In an announcement sure to ignite debate over the risks that NHL teams face when their players participate in international tournaments, the Pittsburgh Penguins said Saturday that goaltender Matt Murray — who was essential to their Stanley Cup championship run last spring — will be out three to six weeks because of a broken hand. Murray sustained the injury while playing for Team North America in the World Cup of Hockey.
Also on Saturday, Calgary and Sweden center Mikael Backlund returned to Calgary for rehabilitation of a concussion he suffered during a preliminary-round World Cup game in Toronto. Previously, Dallas and Canada forward Tyler Seguin suffered a hairline fracture of his heel during a pre-tournament exhibition game, and forward Radek Faksa of Dallas and the Czech Republic began exhibiting concussion-like symptoms after playing Canada in a round-robin game here.
Sweden forward Carl Hagelin, Murray's teammate in Pittsburgh, was surprised by the news of Murray's injury. "He's an unbelievable goalie. We have all the trust we need in him," Hagelin said Saturday after Sweden practiced at Air Canada Center for its Sunday semifinal match-up against Team Europe.

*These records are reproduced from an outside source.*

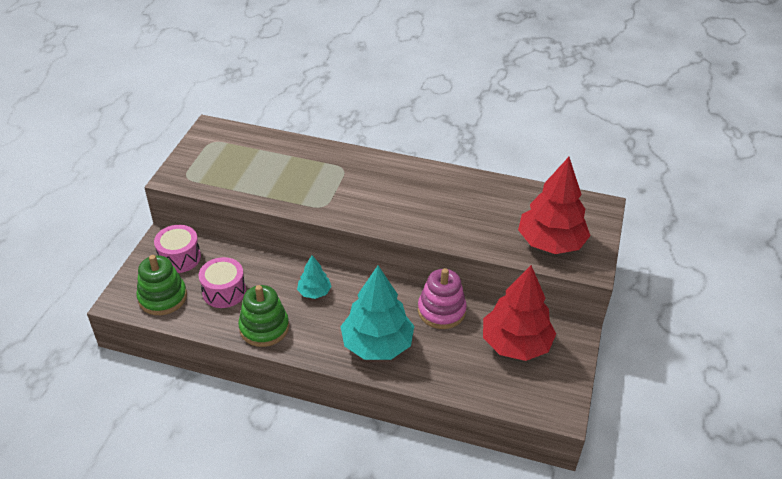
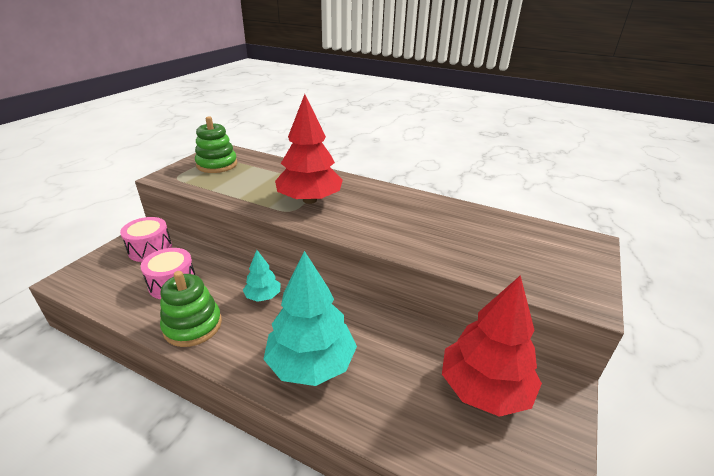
camera: 10 degrees right, 10 degrees down
green stacking toy [136,255,187,315] -> green stacking toy moved to [195,116,237,173]
pink stacking toy [418,268,467,329] -> none
red tree [518,157,591,254] -> red tree moved to [275,94,343,204]

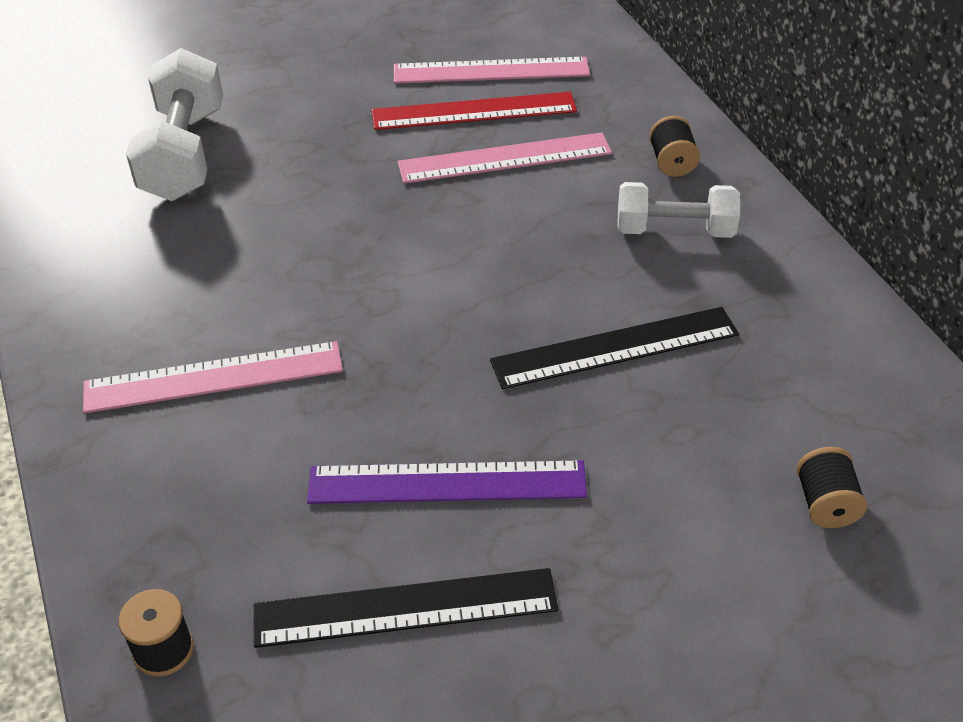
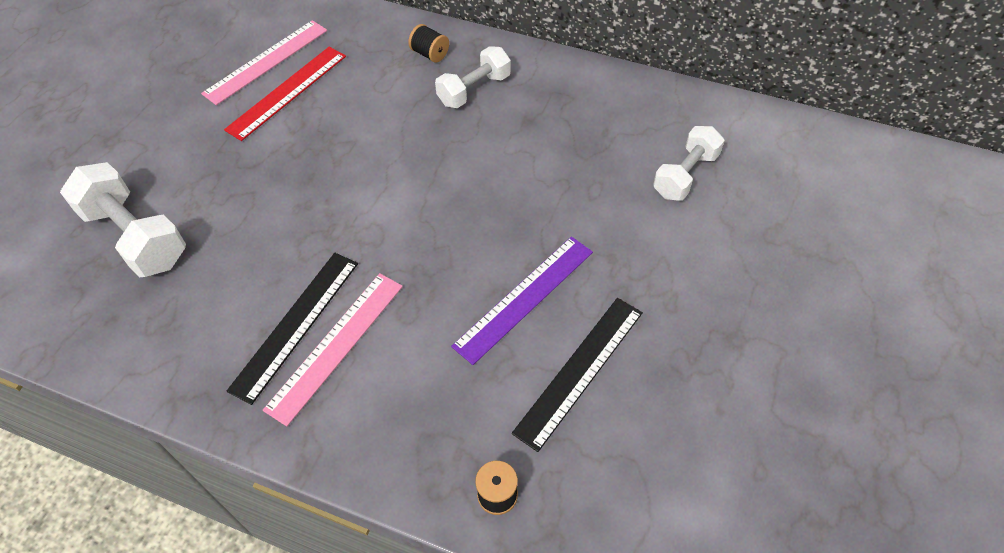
camera: 45 degrees left, 10 degrees up
pink ruler [397,132,612,184] -> none
black ruler [490,307,739,389] -> black ruler moved to [227,253,358,405]
black spool [796,447,867,528] -> white dumbbell [653,126,725,201]

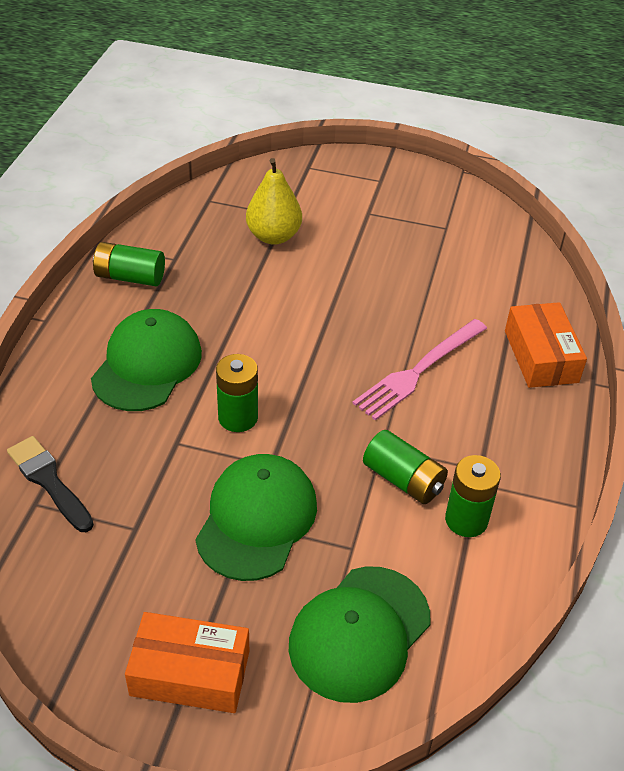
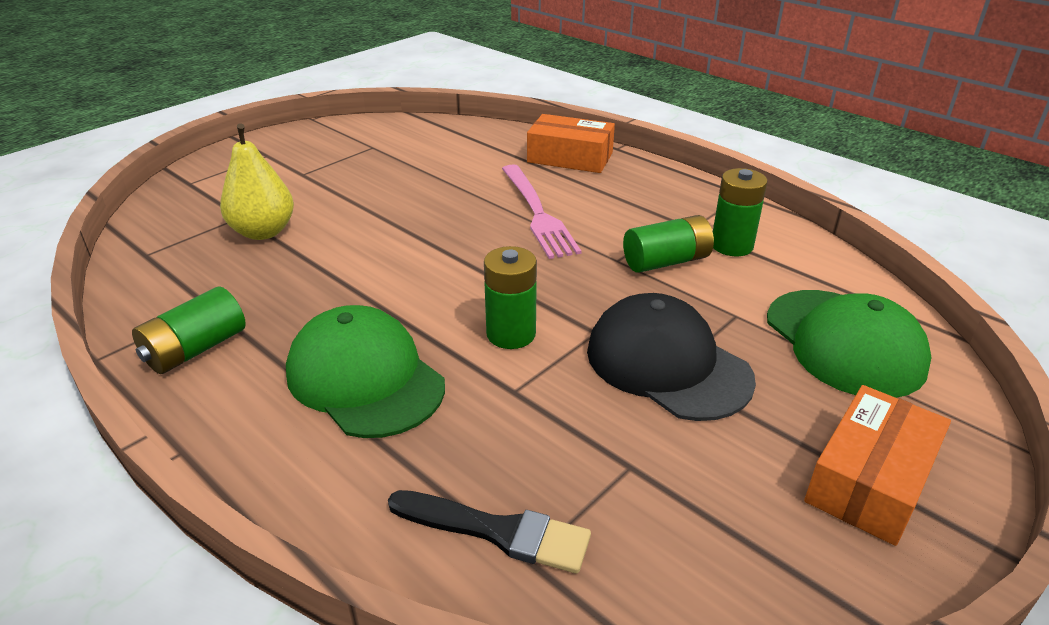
camera: 60 degrees left, 10 degrees down
black brush [7,436,94,532] -> black brush turned 150 degrees counterclockwise [388,490,591,574]
green cap [195,454,317,581] -> black cap [587,293,756,421]

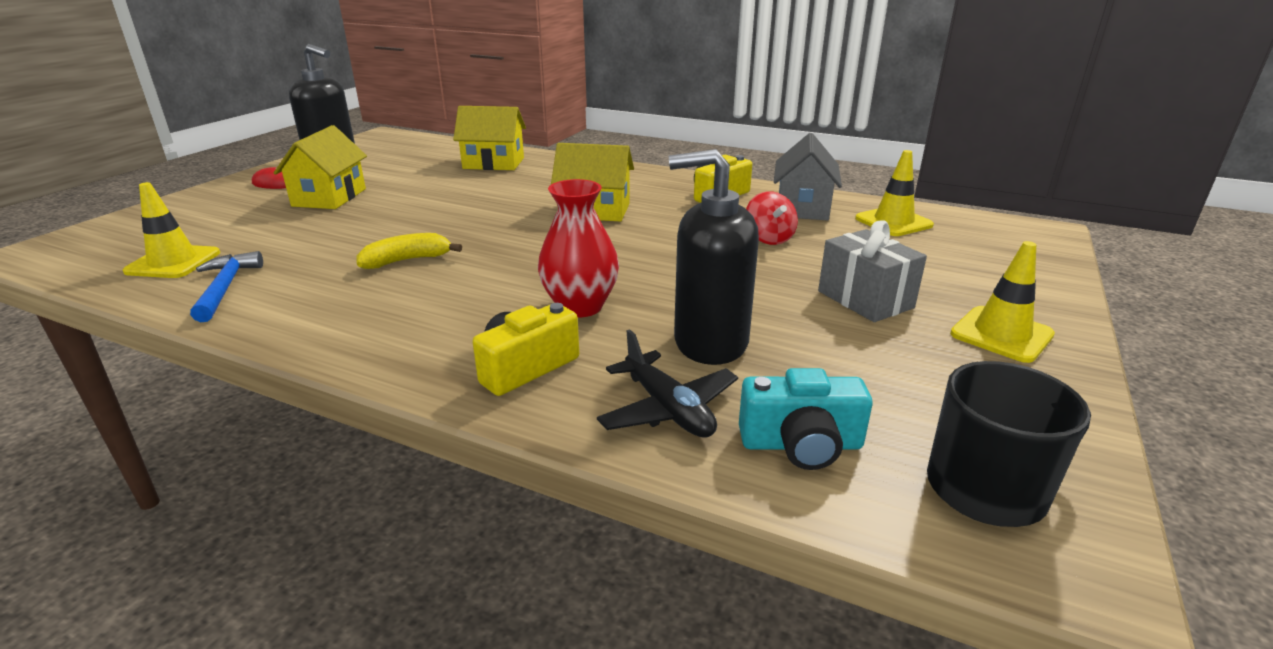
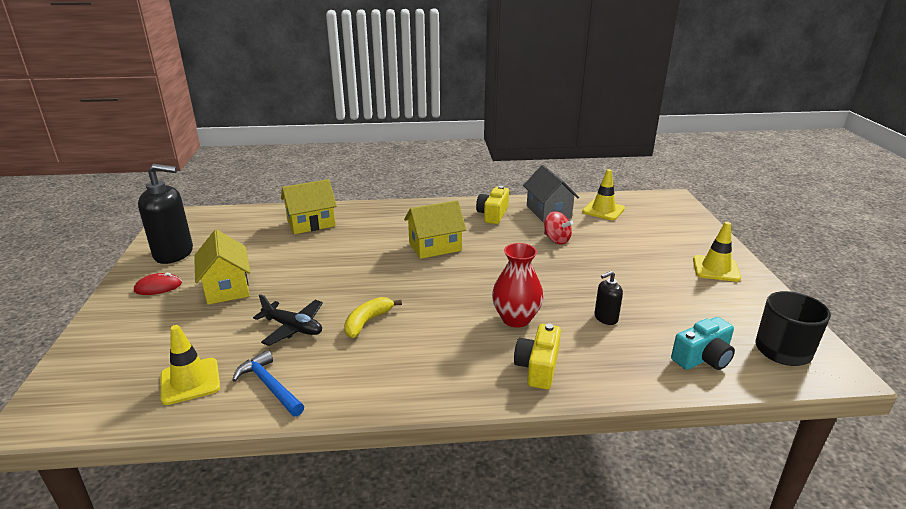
camera: 30 degrees left, 0 degrees up
black plane [597,329,738,438] -> black plane moved to [253,294,323,346]
black soap dispenser [669,149,759,365] -> black soap dispenser [594,271,623,325], size x0.49
grey gift [818,221,927,322] -> none

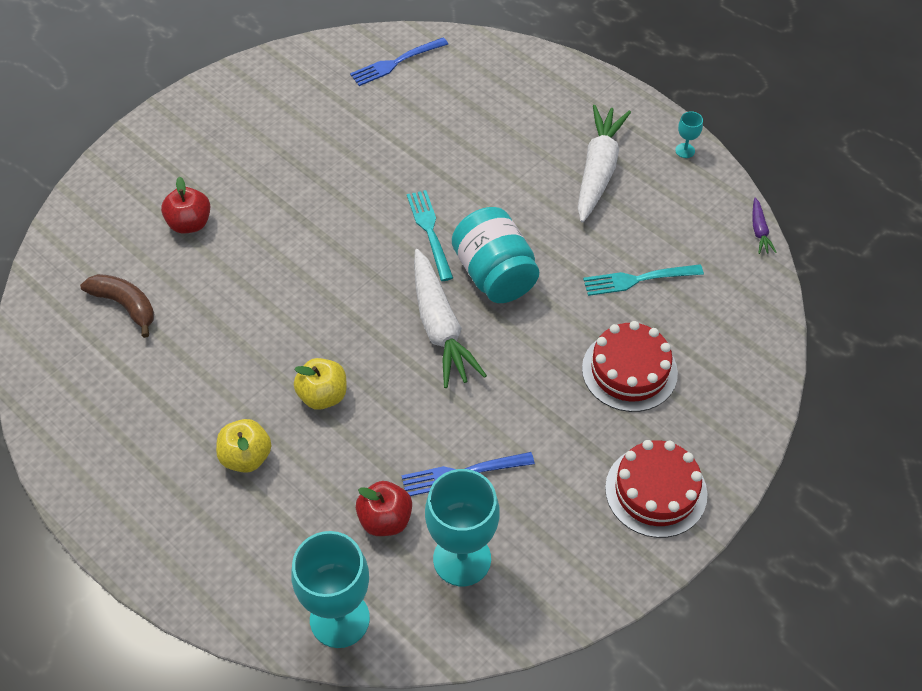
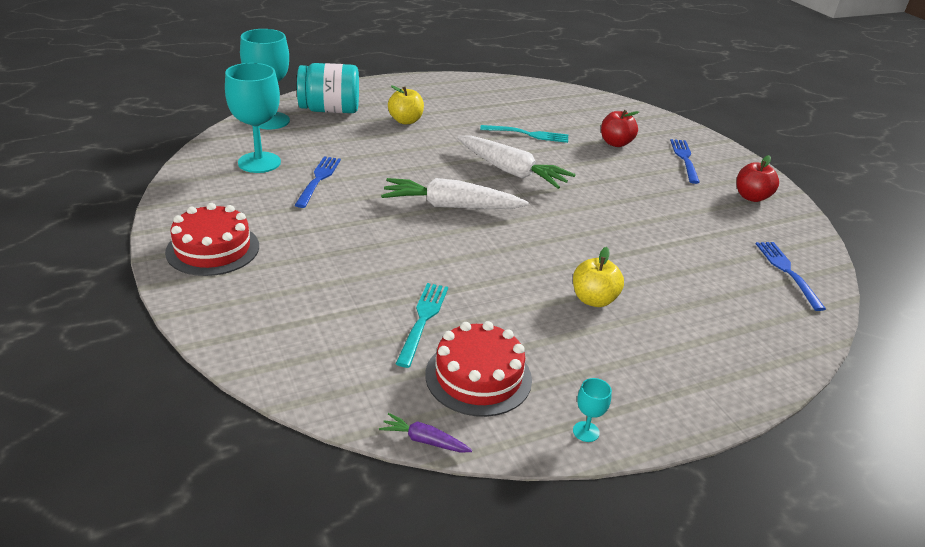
camera: 110 degrees right, 20 degrees down
brown banana [80,274,154,338] -> none
yellow apple [294,358,347,410] -> yellow apple moved to [573,247,624,307]
red apple [356,481,412,536] -> red apple moved to [737,155,779,202]
turquoise fork [407,190,453,281] -> turquoise fork moved to [480,125,568,143]
turquoise jar [452,207,539,303] -> turquoise jar moved to [297,63,359,113]
white carrot [578,105,631,223] -> white carrot moved to [457,135,576,189]
red cake [582,321,678,412] -> red cake moved to [425,321,532,417]
none -> blue fork [670,139,700,184]

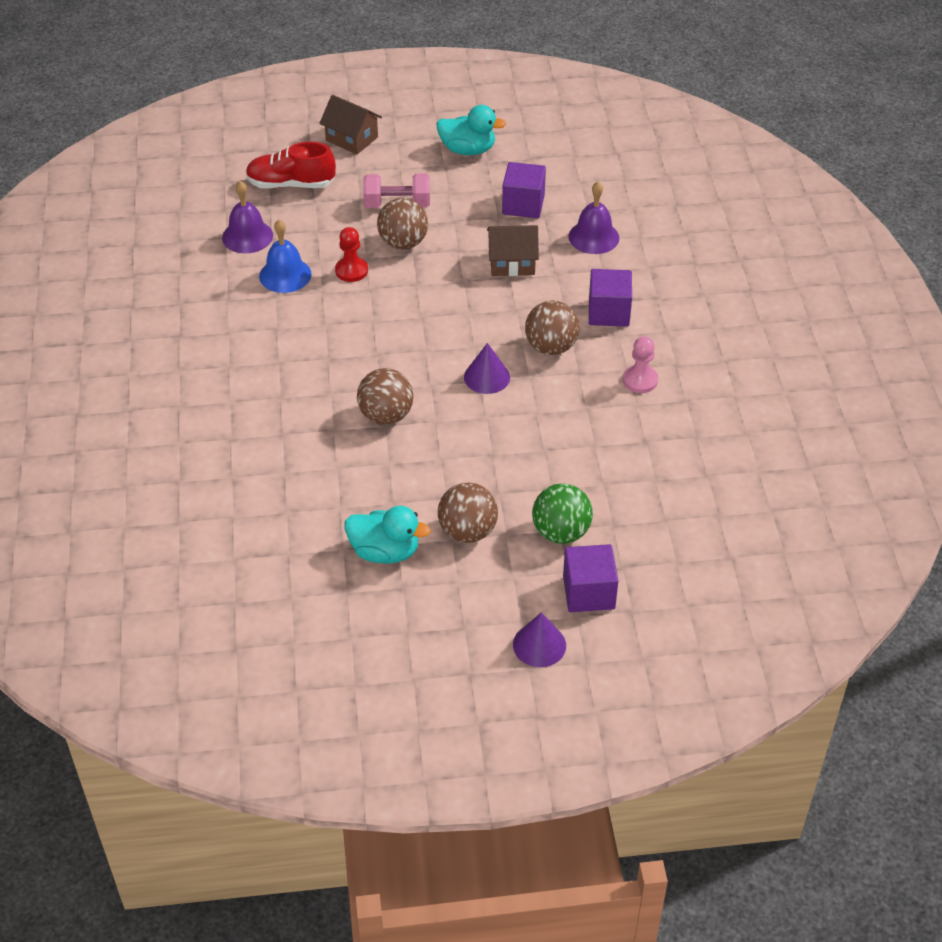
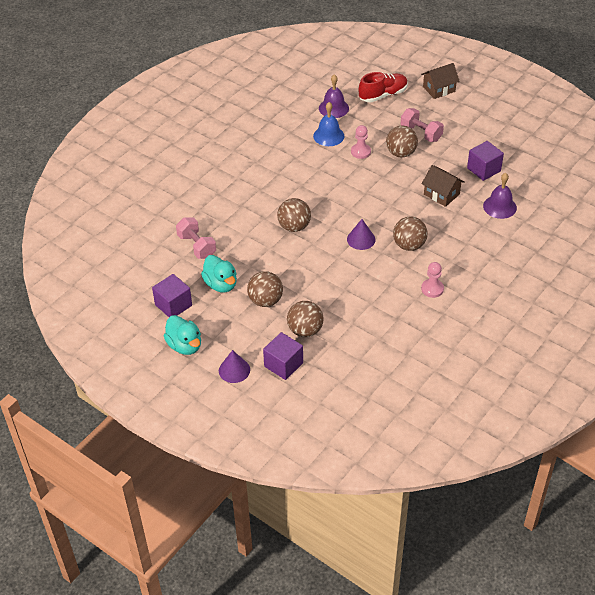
camera: 45 degrees right, 0 degrees up
red shoe [246,142,336,189] -> red shoe turned 105 degrees clockwise [359,72,408,102]
brown house [319,95,382,154] -> brown house turned 75 degrees clockwise [421,63,460,99]
red pawn [335,227,368,282] -> pink pawn [351,125,371,159]
turquoise duck [436,105,506,155] -> turquoise duck moved to [164,315,201,355]
green ball [532,483,593,544] -> brown ball [287,301,324,337]
purple cube [589,269,632,327] -> purple cube moved to [152,274,192,317]
none -> pink dumbbell [176,218,216,259]

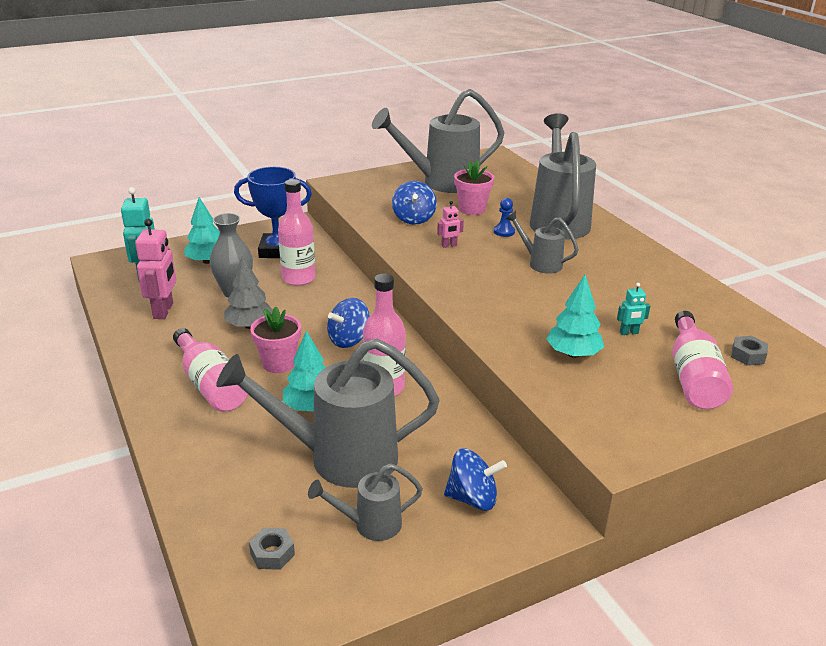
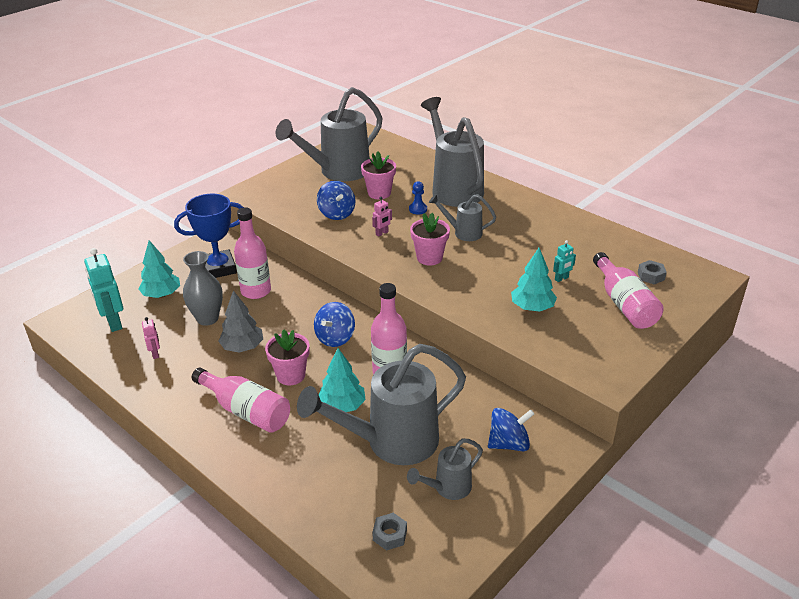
camera: 20 degrees left, 5 degrees up
pink robot [135,219,176,319] -> pink robot [142,317,160,359], size x0.50
none -> pink flower pot [410,213,450,266]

"He's obviously showed throughout his career that he's a top goalie in the NHL. We'll be fine there, but it's always hard to see a guy go down with an injury, especially this early in the year."
While Murray recovers, the Penguins have the luxury of relying on another Stanley Cup-winning goalie: Marc-Andre Fleury. However, league and team executives must cringe when they see players get hurt and become unavailable for the NHL season. Are they angry enough to veto another World Cup or similar tournament? Hagelin hopes not.
"For management, obviously, they're going to start saying, 'Maybe it's not the right thing for the players,'" Hagelin said. "But as a player, you want to go out and play for your country. To represent your country is the biggest thing you can do. This is such a great tournament. I don't think there's any regrets anywhere, but injuries happen, and that's part of the game."